Release and promotion[edit]

Earl Sweatshirt toured in promotion of Doris with fellow Odd Future member Tyler, The Creator.

On November 2, 2012, Earl released his first solo single since his return from Samoa, titled "Chum".[27] The music video for "Chum" was released on December 4, 2012.[28] Earl would confirm the next single to be titled "Whoa", featuring Tyler, The Creator. The song was released to iTunes on March 12, 2013, along with the music video being released, which was directed by Tyler, The Creator.[29] On July 16, 2013, the third single "Hive", featuring Vince Staples and Casey Veggies, was released to iTunes along with the pre-order for the album.[30] An accompanying music video was then released later that day.[31]

From April 30, through May 18, 2013 Earl Sweatshirt toured the West Coast of the United States with Tyler, The Creator on his Wolf tour.[32] On August 9, 2013, Sweatshirt made his national television debut, performing The Neptunes-produced "Burgundy" on Late Night with Jimmy Fallon.[33] On September 10, 2013, Earl Sweatshirt announced his first solo-headlining concert tour titled Doris. The tour ran from October 6, through November 9, 2013 and featured supporting acts by Hodgy Beats, Domo Genesis and Vince Staples.[34]
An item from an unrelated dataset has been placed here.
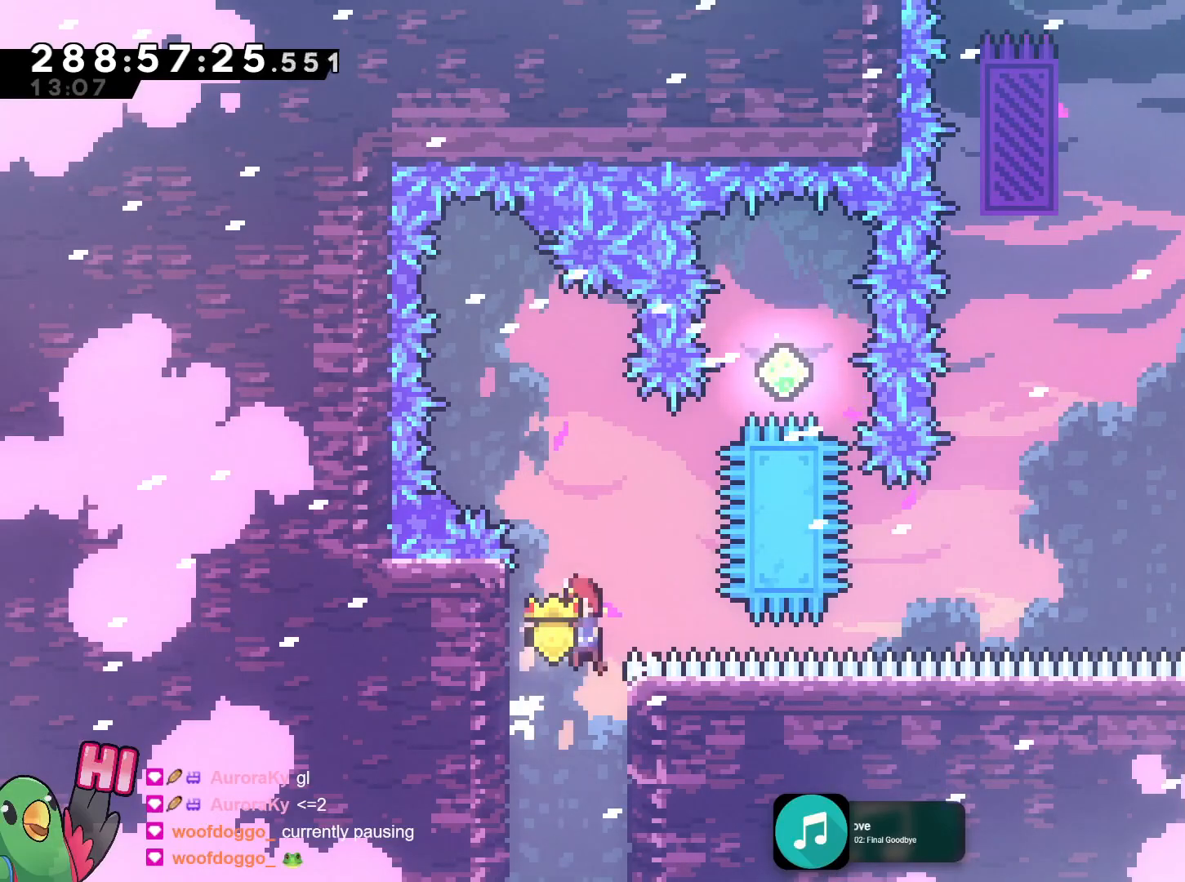
{"buttons": ["B", "R1"], "left_stick": "up-left", "right_stick": "center", "events": [[167, "left_stick", "left"], [300, "R1", "down"], [384, "left_stick", "up-left"]]}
Commercial performance[edit]

The album debuted at number 5 on the Billboard 200 chart, with first-week sales of 49,000 copies in the United States. It also debuted at number three and number one on the US Top R&B/Hip-Hop Albums and Top Rap Albums charts respectively.[35] In its second week the album sold 8,000 more copies.[36] In its third week the album sold 4,000 more copies bringing its total album sales to 62,000.[37]

Critical response[edit]

Professional ratings
Aggregate scores
Source Rating
Metacritic 82/100[38]
Review scores
Source Rating
AllMusic 4/5 stars[39]
Billboard 79/100[40]
Exclaim! 6/10[41]
The Guardian 5/5 stars[42]
Los Angeles Times 4/4 stars[43]
Now 4/5 stars[44]
Pitchfork Media 8.3/10[45]
Rolling Stone 3.5/5 stars[46]
Spin 8/10[47]
XXL 4/5 (XL)[48]

Upon its release, Doris was met with universal acclaim from music critics. At Metacritic, which assigns a normalized rating out of 100 to reviews from critics, the album received an average score of 82, which indicates "universal acclaim", based on 32 reviews.[38] Simon Vozick-Levinson of Rolling Stone gave the album three and a half stars out of five, saying "His rhyme schemes are as complex as ever, and these resolutely unpop beats – sticky-icky sample collages from producers including Pharrell, RZA and himself – are an ideal canvas. But his subject matter has undergone a drastic overhaul. Unlike some peers, Earl has figured out that shock value only goes so far. Doris' themes are way less cartoonish – getting stoned, shrugging off career pressures, staring down his least-favorite feelings."[46] David Jeffries of AllMusic gave the album four out of five stars, saying "Doris is unsettled, messy, and takes a bit to sort, but there are codes to crack and rich rewards to reap, so enter with an open mind and prepare to leave exhausted."[39] Aaron Matthews of Exclaim! gave the album a six out of ten, saying "Doris isn't the classic many anticipated, but it is a strong, uncompromised debut from a very talented young rapper. For now, that's enough."[41] Randall Roberts of the Los Angeles Times gave the album four out of four stars, saying "Earl, born Thebe Kgositsile, might be best known for his precocious way around a rhyme, but "Doris" features instrumental interludes, expanded mid-song diversions and enough surprise to warrant repeated — obsessive — evaluation."[43] Craig Jenkins of Pitchfork Media gave the album an 8.3 out of 10, saying "As comebacks go, it’s shockingly insular and unassuming. Even when he skirts the mainstream, he does so with cautious optimism. Earl made a television appearance with the Roots on "Late Night with Jimmy Fallon" this month, running through the boisterous “Burgundy” with eyes closed after a tense walk from the blue room to the stage. It was a peculiar event, the anticlimactic unveiling of a star who’d been the talk of rap circles for three years but scarcely able to relish the attention."[45]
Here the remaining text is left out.